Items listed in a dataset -
————————

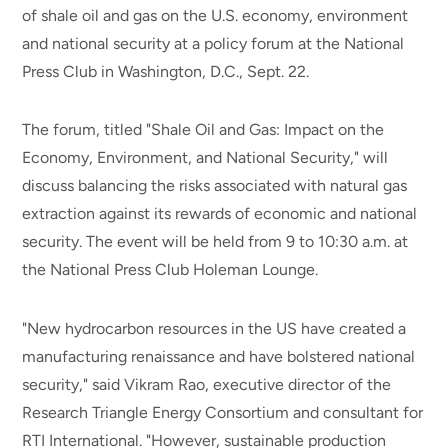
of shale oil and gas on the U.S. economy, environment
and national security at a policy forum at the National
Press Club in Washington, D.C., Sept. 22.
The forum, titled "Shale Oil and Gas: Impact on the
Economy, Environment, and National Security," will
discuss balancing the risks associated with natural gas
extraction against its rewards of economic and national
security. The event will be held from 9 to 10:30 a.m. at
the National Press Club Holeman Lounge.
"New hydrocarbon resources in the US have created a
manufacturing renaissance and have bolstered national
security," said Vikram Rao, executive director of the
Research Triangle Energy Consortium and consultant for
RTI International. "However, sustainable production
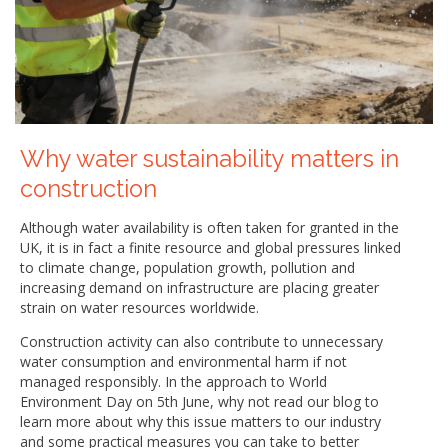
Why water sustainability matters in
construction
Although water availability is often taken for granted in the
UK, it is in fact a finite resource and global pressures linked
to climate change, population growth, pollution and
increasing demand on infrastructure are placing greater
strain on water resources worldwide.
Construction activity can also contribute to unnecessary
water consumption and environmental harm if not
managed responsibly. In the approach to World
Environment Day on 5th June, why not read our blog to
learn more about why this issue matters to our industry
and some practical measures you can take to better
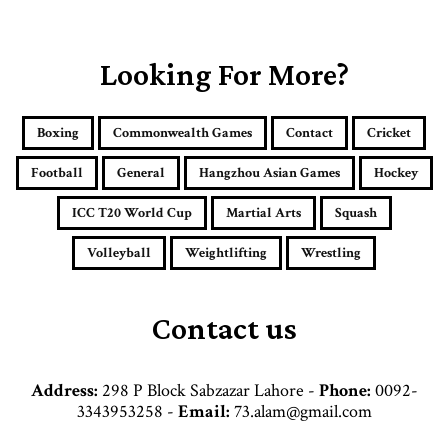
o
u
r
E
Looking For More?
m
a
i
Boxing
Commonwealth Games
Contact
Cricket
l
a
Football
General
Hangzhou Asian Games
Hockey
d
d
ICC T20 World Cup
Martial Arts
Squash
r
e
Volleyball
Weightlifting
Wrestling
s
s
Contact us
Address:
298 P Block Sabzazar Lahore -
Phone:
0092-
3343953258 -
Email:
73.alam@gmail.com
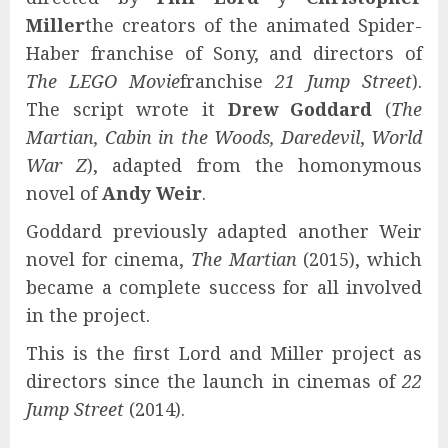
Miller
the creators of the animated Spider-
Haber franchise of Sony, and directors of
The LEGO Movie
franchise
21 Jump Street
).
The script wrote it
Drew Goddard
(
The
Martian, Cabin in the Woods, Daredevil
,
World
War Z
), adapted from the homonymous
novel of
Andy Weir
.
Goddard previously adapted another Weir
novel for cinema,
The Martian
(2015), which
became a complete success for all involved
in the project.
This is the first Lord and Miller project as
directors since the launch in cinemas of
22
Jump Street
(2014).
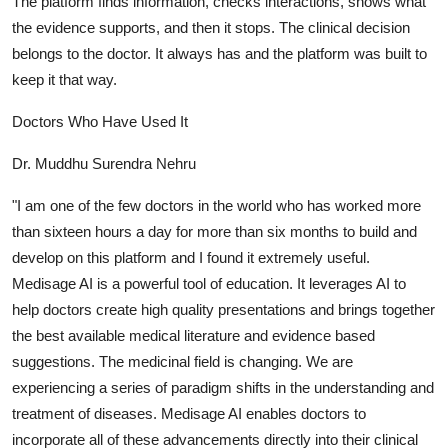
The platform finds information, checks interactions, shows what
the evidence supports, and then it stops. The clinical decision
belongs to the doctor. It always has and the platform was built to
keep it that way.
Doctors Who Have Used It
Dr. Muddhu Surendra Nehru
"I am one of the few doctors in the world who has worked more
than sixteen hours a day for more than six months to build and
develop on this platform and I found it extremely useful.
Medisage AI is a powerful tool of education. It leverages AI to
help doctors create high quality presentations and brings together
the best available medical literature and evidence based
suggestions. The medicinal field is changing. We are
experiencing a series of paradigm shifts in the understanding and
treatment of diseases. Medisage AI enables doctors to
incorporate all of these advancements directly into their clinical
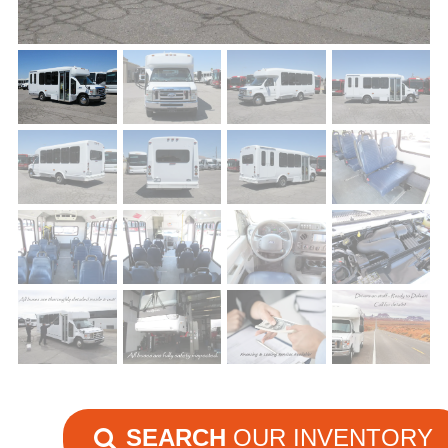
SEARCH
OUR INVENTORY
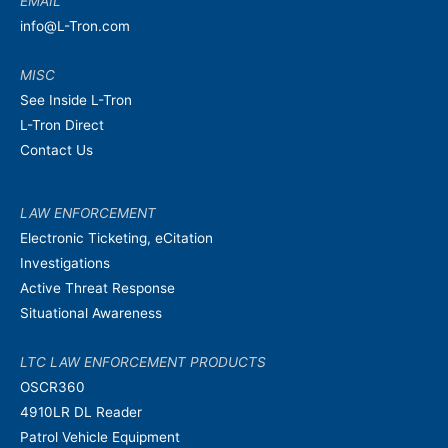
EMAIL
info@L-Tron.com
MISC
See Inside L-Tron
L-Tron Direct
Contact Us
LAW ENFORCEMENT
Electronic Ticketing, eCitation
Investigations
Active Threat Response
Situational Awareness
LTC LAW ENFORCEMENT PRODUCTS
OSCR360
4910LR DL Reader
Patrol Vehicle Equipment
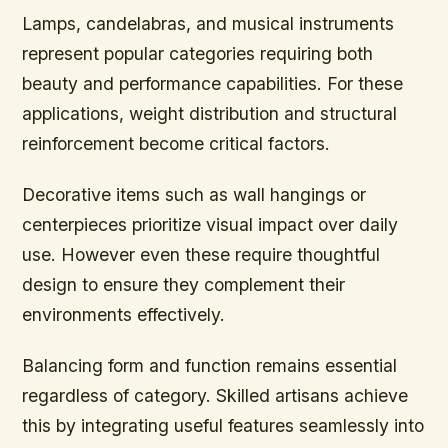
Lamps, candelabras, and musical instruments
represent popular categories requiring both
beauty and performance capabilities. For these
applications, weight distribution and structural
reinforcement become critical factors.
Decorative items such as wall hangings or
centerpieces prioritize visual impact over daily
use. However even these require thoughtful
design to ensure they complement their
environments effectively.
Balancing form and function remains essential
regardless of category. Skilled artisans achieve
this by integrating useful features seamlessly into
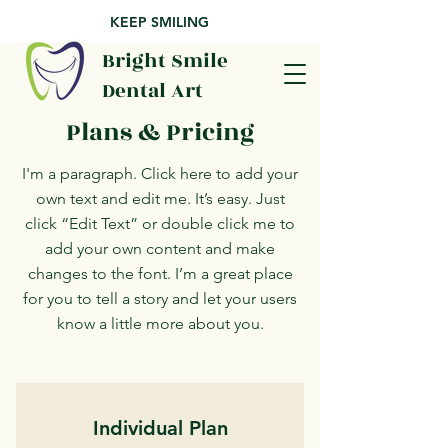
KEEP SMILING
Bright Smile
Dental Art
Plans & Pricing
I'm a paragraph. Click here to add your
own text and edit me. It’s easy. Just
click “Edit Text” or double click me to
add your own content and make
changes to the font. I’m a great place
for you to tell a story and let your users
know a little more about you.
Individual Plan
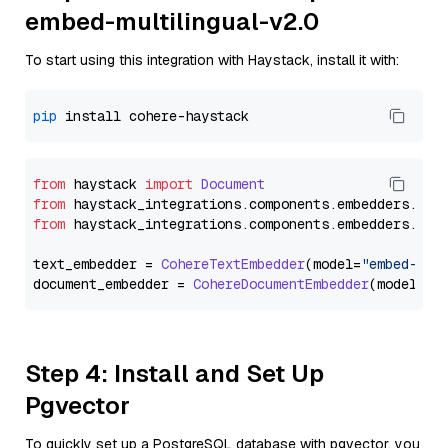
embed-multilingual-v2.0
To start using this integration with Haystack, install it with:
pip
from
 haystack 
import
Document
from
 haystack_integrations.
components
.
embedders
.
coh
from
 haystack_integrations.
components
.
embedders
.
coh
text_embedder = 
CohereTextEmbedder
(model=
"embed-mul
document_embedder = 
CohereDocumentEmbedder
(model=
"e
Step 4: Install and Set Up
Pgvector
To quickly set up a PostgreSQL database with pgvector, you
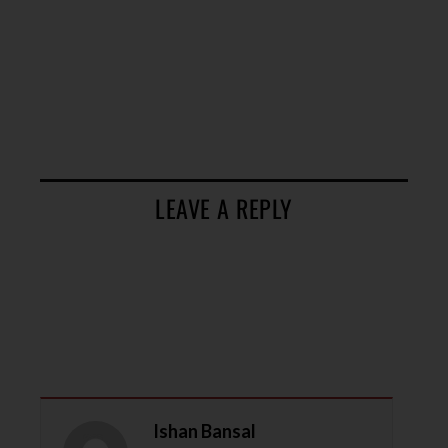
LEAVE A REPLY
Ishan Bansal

————————

Task description - If an entry contains an image, print the rest of that entry exactly and leave the image out.

Answer section -
of shale oil and gas on the U.S. economy, environment
and national security at a policy forum at the National
Press Club in Washington, D.C., Sept. 22.
The forum, titled "Shale Oil and Gas: Impact on the
Economy, Environment, and National Security," will
discuss balancing the risks associated with natural gas
extraction against its rewards of economic and national
security. The event will be held from 9 to 10:30 a.m. at
the National Press Club Holeman Lounge.
"New hydrocarbon resources in the US have created a
manufacturing renaissance and have bolstered national
security," said Vikram Rao, executive director of the
Research Triangle Energy Consortium and consultant for
RTI International. "However, sustainable production
Why water sustainability matters in
construction
Although water availability is often taken for granted in the
UK, it is in fact a finite resource and global pressures linked
to climate change, population growth, pollution and
increasing demand on infrastructure are placing greater
strain on water resources worldwide.
Construction activity can also contribute to unnecessary
water consumption and environmental harm if not
managed responsibly. In the approach to World
Environment Day on 5th June, why not read our blog to
learn more about why this issue matters to our industry
and some practical measures you can take to better
o
u
r
E
Looking For More?
m
a
i
Boxing
Commonwealth Games
Contact
Cricket
l
a
Football
General
Hangzhou Asian Games
Hockey
d
d
ICC T20 World Cup
Martial Arts
Squash
r
e
Volleyball
Weightlifting
Wrestling
s
s
Contact us
Address:
298 P Block Sabzazar Lahore -
Phone:
0092-
3343953258 -
Email:
73.alam@gmail.com
Miller
the creators of the animated Spider-
Haber franchise of Sony, and directors of
The LEGO Movie
franchise
21 Jump Street
).
The script wrote it
Drew Goddard
(
The
Martian, Cabin in the Woods, Daredevil
,
World
War Z
), adapted from the homonymous
novel of
Andy Weir
.
Goddard previously adapted another Weir
novel for cinema,
The Martian
(2015), which
became a complete success for all involved
in the project.
This is the first Lord and Miller project as
directors since the launch in cinemas of
22
Jump Street
(2014).
The platform finds information, checks interactions, shows what
the evidence supports, and then it stops. The clinical decision
belongs to the doctor. It always has and the platform was built to
keep it that way.
Doctors Who Have Used It
Dr. Muddhu Surendra Nehru
"I am one of the few doctors in the world who has worked more
than sixteen hours a day for more than six months to build and
develop on this platform and I found it extremely useful.
Medisage AI is a powerful tool of education. It leverages AI to
help doctors create high quality presentations and brings together
the best available medical literature and evidence based
suggestions. The medicinal field is changing. We are
experiencing a series of paradigm shifts in the understanding and
treatment of diseases. Medisage AI enables doctors to
incorporate all of these advancements directly into their clinical
SEARCH
OUR INVENTORY
EMAIL
info@L-Tron.com
MISC
See Inside L-Tron
L-Tron Direct
Contact Us
LAW ENFORCEMENT
Electronic Ticketing, eCitation
Investigations
Active Threat Response
Situational Awareness
LTC LAW ENFORCEMENT PRODUCTS
OSCR360
4910LR DL Reader
Patrol Vehicle Equipment
Lamps, candelabras, and musical instruments
represent popular categories requiring both
beauty and performance capabilities. For these
applications, weight distribution and structural
reinforcement become critical factors.
Decorative items such as wall hangings or
centerpieces prioritize visual impact over daily
use. However even these require thoughtful
design to ensure they complement their
environments effectively.
Balancing form and function remains essential
regardless of category. Skilled artisans achieve
this by integrating useful features seamlessly into
KEEP SMILING
Bright Smile
Dental Art
Plans & Pricing
I'm a paragraph. Click here to add your
own text and edit me. It’s easy. Just
click “Edit Text” or double click me to
add your own content and make
changes to the font. I’m a great place
for you to tell a story and let your users
know a little more about you.
Individual Plan
embed-multilingual-v2.0
To start using this integration with Haystack, install it with:
pip
from
 haystack 
import
Document
from
 haystack_integrations.
components
.
embedders
.
coh
from
 haystack_integrations.
components
.
embedders
.
coh
text_embedder = 
CohereTextEmbedder
(model=
"embed-mul
document_embedder = 
CohereDocumentEmbedder
(model=
"e
Step 4: Install and Set Up
Pgvector
To quickly set up a PostgreSQL database with pgvector, you
LEAVE A REPLY
Ishan Bansal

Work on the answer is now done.